後藤田寛也、桑原篠崎法子、田口智恵子、太田光宏、下坂道晴、伊藤孝則、平塚幸一、栗田智子落合、那須郁雄
背景:本研究の目的は、成人の歯垢サンプル中のう蝕原性細菌の比率に基づいて、う蝕とストレプトコッカス・ミュータンス(S. mutans)およびストレプトコッカス・ソブリヌス(S. sobrinus)の同時感染との関連性を評価し、う蝕リスク評価のための臨床およびチェアサイド培養アッセイ(キット)を開発するための基礎データを取得することであった。
方法と材料:成人ボランティア 192 名 (年齢範囲 20~28 歳) から滅菌歯ブラシを使用して歯垢サンプルを採取しました。う蝕歴、う蝕歯、欠損歯、充填歯 (DMF) の数を判定しました。被験者は、S. mutans と総連鎖球菌の比率 (Sm/TS 比率) および S. mutans の数に応じて、高リスク グループと低リスク グループに分けられました。
結果:う蝕活動性 (CA) グループでは、S. mutans および S. sobrinus の数と Sm/TS 比がう蝕非活動性 (CF) グループよりも有意に高かった。高リスク S. mutans および検出可能な S. sobrinus サブグループの細菌数と Sm/TS 比は、CF グループよりも CA グループの方が有意に高かった。S. mutans および S. sobrinus の高レベルは、う蝕と有意に関連していた。S. sobrinus が検出された場合、DMF 歯と S. mutans の Sm/TS 比の間には有意に高いう蝕リスクが認められた。

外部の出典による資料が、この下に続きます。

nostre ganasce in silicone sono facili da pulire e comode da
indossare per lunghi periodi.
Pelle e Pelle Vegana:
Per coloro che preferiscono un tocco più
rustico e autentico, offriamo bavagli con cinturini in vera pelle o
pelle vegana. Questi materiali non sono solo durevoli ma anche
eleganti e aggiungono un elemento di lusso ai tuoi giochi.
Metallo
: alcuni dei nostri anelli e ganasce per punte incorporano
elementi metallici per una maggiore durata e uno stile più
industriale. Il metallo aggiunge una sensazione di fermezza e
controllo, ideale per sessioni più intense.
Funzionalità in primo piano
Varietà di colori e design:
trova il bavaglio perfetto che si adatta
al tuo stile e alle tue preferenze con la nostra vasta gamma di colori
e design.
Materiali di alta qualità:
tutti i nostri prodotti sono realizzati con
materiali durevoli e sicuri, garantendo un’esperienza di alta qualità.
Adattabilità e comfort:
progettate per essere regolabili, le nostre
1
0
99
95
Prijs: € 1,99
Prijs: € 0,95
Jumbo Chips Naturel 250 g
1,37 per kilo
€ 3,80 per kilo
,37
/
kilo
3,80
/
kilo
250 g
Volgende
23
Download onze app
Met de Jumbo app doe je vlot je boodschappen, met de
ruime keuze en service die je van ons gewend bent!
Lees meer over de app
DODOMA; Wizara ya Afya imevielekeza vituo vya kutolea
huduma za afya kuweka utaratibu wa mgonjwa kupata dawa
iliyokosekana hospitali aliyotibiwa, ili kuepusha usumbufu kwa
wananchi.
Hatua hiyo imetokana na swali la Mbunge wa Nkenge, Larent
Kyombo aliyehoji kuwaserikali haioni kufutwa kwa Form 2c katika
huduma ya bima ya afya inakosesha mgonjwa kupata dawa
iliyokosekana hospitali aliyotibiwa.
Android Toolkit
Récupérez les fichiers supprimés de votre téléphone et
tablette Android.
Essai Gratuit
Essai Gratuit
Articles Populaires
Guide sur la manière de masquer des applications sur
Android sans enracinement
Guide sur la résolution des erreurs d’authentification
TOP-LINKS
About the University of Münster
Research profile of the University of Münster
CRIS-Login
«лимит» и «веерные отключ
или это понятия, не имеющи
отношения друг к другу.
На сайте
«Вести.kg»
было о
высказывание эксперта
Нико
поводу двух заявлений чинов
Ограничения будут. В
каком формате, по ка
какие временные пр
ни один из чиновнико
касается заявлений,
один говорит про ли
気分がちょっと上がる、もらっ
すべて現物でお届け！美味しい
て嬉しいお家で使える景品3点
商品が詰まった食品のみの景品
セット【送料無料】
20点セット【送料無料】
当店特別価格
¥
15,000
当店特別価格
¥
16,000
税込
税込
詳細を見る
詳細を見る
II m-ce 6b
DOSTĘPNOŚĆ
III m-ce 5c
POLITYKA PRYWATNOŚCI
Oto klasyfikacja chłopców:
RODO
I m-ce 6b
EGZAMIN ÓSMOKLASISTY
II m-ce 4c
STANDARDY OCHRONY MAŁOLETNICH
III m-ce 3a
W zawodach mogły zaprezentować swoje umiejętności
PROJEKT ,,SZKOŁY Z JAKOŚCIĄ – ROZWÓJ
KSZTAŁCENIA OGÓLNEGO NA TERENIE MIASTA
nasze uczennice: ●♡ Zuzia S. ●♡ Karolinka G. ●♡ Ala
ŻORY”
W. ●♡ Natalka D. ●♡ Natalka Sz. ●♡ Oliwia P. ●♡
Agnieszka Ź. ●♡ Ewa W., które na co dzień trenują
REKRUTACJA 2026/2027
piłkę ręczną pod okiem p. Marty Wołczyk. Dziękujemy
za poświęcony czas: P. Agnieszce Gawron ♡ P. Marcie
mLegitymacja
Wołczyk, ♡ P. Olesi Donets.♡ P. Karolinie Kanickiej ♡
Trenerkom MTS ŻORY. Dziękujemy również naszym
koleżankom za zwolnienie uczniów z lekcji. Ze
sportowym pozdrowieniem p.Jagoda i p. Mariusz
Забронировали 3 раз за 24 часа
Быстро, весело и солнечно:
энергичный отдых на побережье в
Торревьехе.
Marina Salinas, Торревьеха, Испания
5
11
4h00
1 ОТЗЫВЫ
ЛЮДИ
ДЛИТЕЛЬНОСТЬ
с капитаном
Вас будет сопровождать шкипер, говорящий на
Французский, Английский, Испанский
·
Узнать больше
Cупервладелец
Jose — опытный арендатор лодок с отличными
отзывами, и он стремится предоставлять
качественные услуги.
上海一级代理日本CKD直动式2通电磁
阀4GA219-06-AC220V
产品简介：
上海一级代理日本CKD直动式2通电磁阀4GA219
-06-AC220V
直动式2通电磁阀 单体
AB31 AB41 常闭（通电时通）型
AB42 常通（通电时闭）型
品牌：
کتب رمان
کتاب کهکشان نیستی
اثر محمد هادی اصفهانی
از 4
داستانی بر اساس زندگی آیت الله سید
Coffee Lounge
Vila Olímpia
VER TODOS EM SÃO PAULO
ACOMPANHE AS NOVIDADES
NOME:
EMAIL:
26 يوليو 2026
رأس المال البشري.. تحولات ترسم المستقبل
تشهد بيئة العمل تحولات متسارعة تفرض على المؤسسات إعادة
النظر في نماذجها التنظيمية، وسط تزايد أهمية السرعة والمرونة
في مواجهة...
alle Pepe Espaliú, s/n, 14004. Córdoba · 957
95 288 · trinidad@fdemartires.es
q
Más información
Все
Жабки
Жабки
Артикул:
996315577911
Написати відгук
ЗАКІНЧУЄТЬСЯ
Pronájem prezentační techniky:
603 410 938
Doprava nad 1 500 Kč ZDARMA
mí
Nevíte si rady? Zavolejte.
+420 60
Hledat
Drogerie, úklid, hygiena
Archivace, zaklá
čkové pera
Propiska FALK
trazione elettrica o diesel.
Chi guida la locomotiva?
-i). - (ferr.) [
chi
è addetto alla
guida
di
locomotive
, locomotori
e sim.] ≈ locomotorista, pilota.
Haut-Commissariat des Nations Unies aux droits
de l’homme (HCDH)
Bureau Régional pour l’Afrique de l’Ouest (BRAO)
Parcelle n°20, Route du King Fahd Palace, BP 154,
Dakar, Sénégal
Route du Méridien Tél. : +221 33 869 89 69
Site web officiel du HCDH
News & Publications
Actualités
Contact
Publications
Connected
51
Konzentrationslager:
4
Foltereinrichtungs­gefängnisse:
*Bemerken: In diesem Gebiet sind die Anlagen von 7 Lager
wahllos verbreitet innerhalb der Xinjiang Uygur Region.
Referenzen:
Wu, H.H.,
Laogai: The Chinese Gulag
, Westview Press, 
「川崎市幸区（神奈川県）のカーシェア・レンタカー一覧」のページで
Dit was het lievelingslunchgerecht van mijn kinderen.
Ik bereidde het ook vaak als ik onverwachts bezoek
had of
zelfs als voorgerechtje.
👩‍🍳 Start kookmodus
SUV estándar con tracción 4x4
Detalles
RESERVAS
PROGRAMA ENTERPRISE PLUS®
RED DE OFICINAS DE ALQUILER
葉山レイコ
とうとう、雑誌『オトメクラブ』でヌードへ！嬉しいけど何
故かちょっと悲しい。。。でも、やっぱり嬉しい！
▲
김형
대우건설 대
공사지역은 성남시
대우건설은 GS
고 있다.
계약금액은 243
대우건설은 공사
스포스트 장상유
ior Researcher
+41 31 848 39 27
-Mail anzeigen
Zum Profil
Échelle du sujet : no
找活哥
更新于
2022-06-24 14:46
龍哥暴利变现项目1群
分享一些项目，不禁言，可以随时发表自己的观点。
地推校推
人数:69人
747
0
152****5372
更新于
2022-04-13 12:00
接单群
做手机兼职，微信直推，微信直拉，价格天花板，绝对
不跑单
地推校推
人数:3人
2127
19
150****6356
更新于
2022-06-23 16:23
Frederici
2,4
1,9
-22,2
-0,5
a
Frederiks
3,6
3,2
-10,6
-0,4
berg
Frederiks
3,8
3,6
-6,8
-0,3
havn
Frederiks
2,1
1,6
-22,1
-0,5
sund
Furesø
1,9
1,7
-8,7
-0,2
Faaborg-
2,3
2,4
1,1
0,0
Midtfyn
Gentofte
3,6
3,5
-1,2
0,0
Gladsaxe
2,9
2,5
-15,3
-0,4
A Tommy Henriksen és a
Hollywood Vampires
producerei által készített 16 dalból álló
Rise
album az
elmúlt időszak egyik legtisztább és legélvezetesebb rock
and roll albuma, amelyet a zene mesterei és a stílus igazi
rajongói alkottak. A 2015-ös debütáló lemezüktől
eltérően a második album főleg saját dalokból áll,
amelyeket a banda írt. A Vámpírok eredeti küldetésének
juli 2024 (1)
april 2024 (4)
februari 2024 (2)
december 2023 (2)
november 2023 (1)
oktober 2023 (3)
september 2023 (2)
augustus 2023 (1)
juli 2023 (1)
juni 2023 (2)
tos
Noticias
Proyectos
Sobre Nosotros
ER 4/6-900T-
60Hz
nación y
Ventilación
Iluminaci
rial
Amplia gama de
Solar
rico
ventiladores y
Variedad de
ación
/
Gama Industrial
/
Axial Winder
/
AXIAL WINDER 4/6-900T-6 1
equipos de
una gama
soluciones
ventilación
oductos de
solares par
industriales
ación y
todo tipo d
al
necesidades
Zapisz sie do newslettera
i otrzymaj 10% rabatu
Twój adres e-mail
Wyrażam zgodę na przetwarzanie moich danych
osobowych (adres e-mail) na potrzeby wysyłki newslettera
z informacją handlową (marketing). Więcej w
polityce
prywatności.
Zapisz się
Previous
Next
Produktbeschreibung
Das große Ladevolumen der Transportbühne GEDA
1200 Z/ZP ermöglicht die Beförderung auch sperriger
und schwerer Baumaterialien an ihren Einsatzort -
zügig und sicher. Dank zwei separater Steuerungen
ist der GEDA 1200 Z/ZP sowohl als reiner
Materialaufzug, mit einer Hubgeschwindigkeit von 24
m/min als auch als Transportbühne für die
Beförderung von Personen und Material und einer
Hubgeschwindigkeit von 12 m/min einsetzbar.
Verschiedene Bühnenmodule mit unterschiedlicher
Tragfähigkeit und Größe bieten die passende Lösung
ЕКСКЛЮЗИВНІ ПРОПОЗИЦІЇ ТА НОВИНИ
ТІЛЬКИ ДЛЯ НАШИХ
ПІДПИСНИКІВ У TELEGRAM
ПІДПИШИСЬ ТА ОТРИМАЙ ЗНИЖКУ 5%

結論:プラークサンプルが S. mutans と S. sobrinus の高レベル感染を同時に受けた成人では、単独感染の成人よりも虫歯の数が多かった。これらの結果は、歯垢サンプルを使用して Sm/TS 比に応じて虫歯の重症度を持つ成人集団を検出するために、虫歯原性歯科細菌の分析が有用であることを示している。